Frankie’s fingers curled into fists. He’d shifted automatically into a fighting stance. ‘I’m not going to tell you again. Let go of him now.’
The kid flashed Frankie another filthy glare, then looked round sharply, trying to suss out what he was up against. Frankie did likewise, because there was no way this little wanker would be acting out like this if he was on his own.
And there they were, over the kid’s right shoulder. His three mates, all kitted out in shiny white trainers and new tracksuits – like they’d just lifted them all from the same sodding shop. Pints in their fists like they were planning on ramming them into someone’s, anyone’s, face – but most likely of all, of course, his.
The scrote’s wolfish grin stretched wider. Reckoned he had this nailed. Had the odds on his side. Hadn’t spotted Spartak edging stealthily in behind his pals – or as stealthily as it was possible for an eighteen-stone ex-special forces soldier with a twelve-inch Mohawk to move.
‘And who the hell are you? Eh?’ The scrote gave J
ack’s collar another violent twist, just to let them all know who was in charge.
The way he said it.

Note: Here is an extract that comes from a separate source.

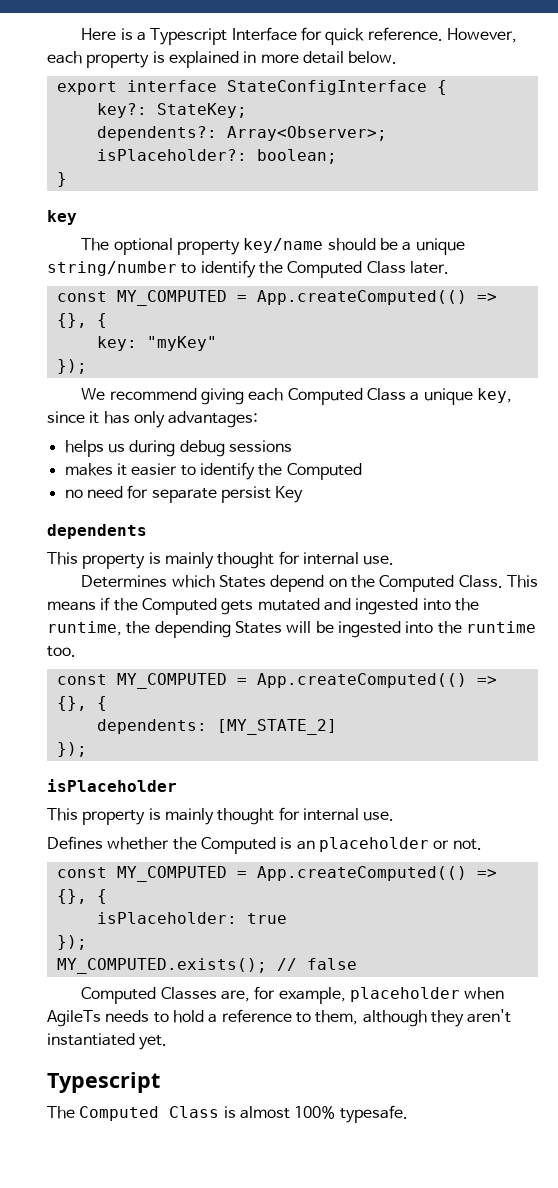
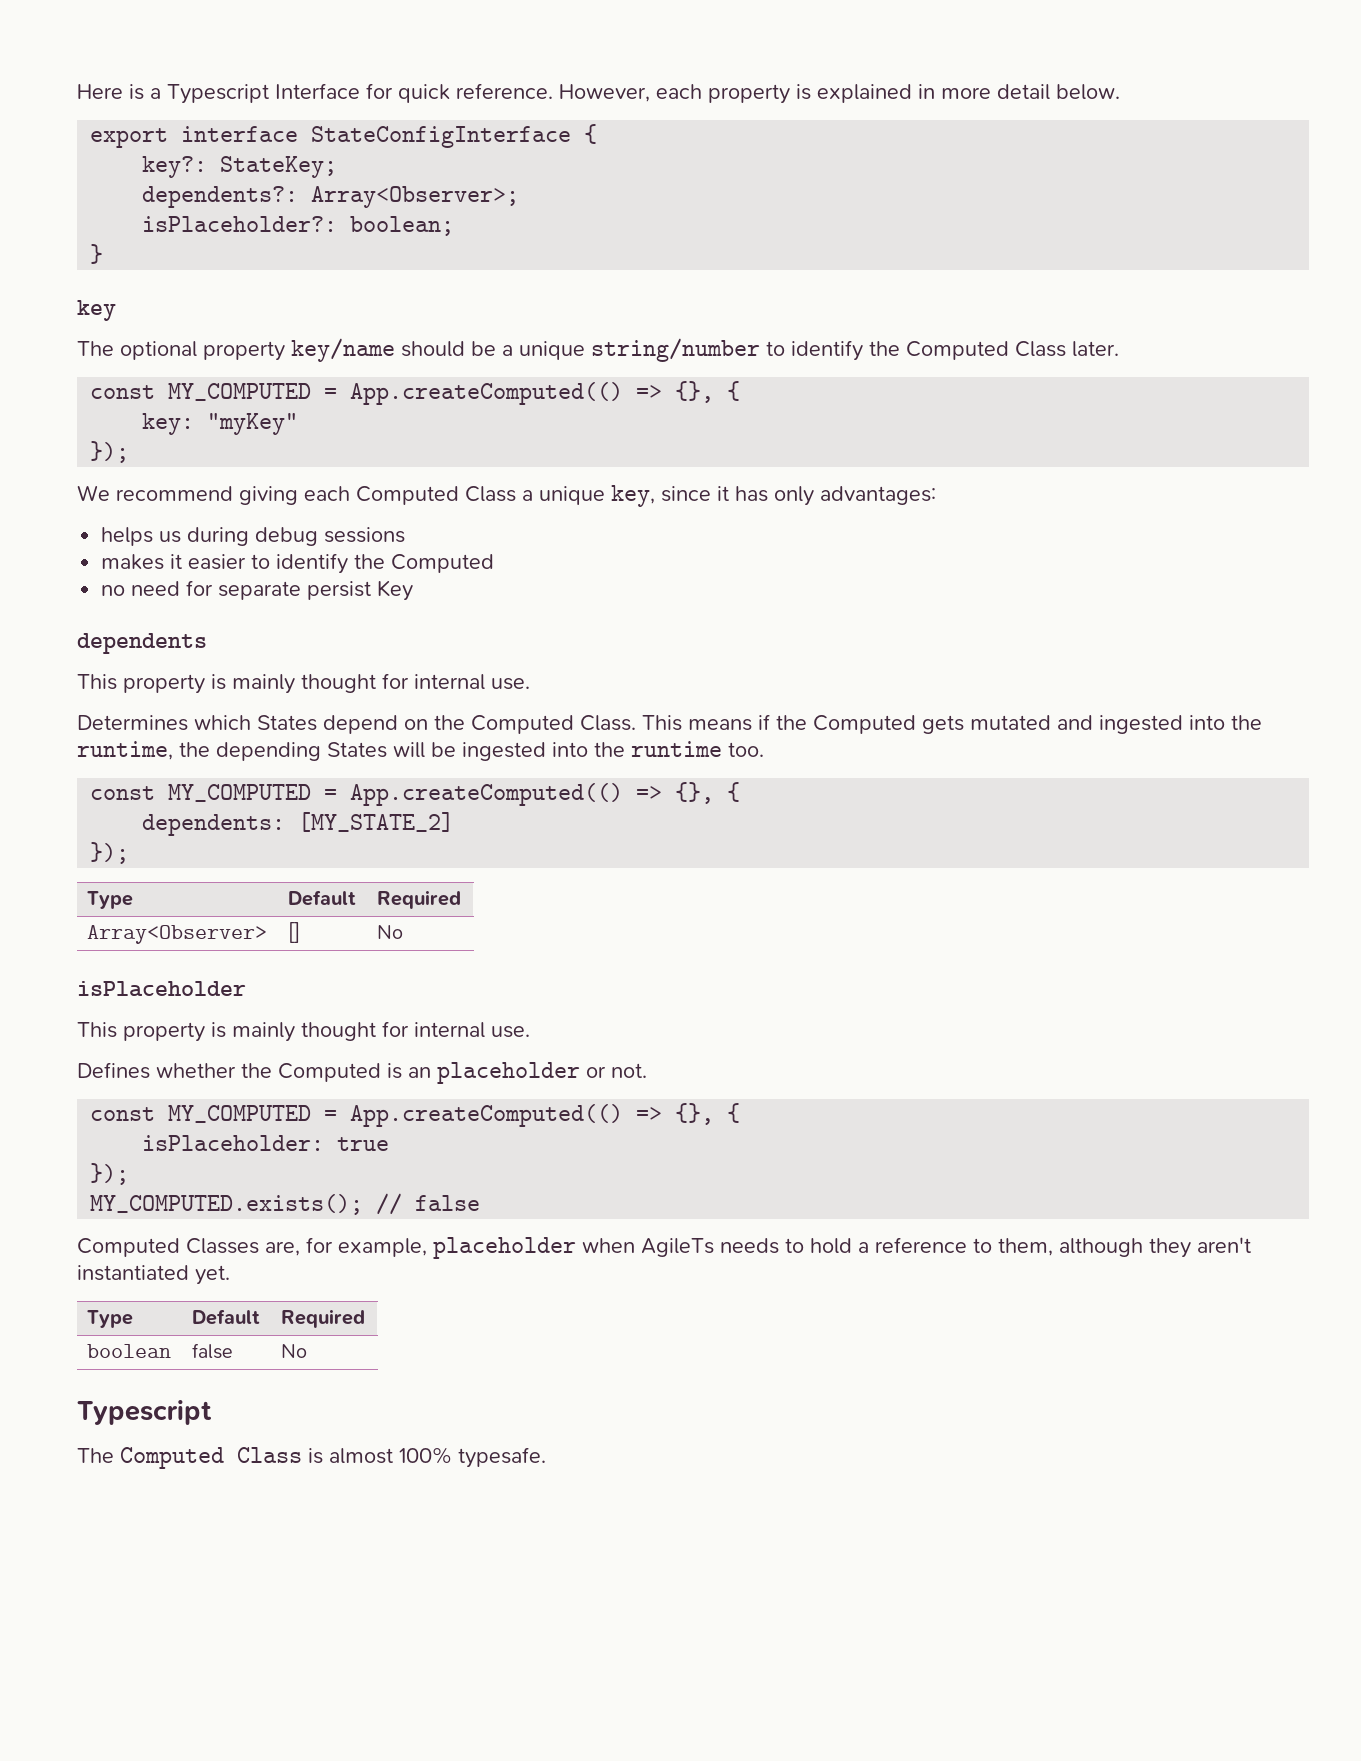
(87, 749) none -> [87,891,134,909] [288,890,357,906] [377,890,462,909] [87,925,268,944] [288,922,301,943] [377,925,404,939] // Type | Default | Required // Array<Observer> | [] | No
(168, 1042) none -> [87,1310,134,1328] [192,1309,261,1325] [281,1309,366,1328] [87,1344,172,1358] [192,1343,234,1359] [281,1344,308,1358] // Type | Default | Required // boolean | false | No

Not a local. A Scouser. Frankie normally got on with them just fine, but this one didn’t look like he wanted to be friends.
Over the kid’s other shoulder, Frankie clocked Tam Jackson, box-jawed and concrete-browed, cracking a broken smile. The only bloke apart from Frankie in here in a suit. One big enough to fit a fridge.
Tam was the biggest face in here. He worked for Tommy Riley himself, the local gangster numero uno. He’d arrived with Jack and five or six of Riley’s other boys, most of them just street soldiers, dealers, enforcers – all half Tam’s age. But that’s how Tam rolled, wasn’t it? Shelling out for drinks from his croc skin wallet, being the big man. Only he didn’t much look like he was planning on flexing his muscles to help Frankie today. More like this was just another piece of sport he was planning to watch.
‘Me?’ Frankie switched his attention back to the Scouser. ‘I’m the bloke whose face you’re going to be thinking about in hospital for the next six months, if you don’t get the hell off of him and get the hell out of my club.’
Frankie’s eyes locked on him. Come on, then, bring it. Because here, in the thick of it, with his blood now well up, Frankie didn’t care. This was his place and no one was in charge here but him. Fists up, he was ready. No way was he going to back down.
The kid’s eyes flickered. The cogs behind them whirred as a sense of doubt crept in. As he took in Frankie’s frame and all the time he’d spent in the kickboxing gym the last six months.
The scrote’s other three little tracksuit bastard mates started crowding in then, all well coked up. Maybe they fancied their chances too. Well, fine. So be it. Frankie braced himself. Had already decided which one he was going to hit first. His eyes caught Spartak’s. The big man was right there behind them in position now too, licking his lips.
‘I believe that you boys should be using your ears and listening good to this man,’ his voice then boomed out, causing two out of the three of these peasants to look round – and then up. ‘Yes, that is right. And you know why? Because I have not even been fed today and I particularly enjoy eating little weasels like you for my tea.’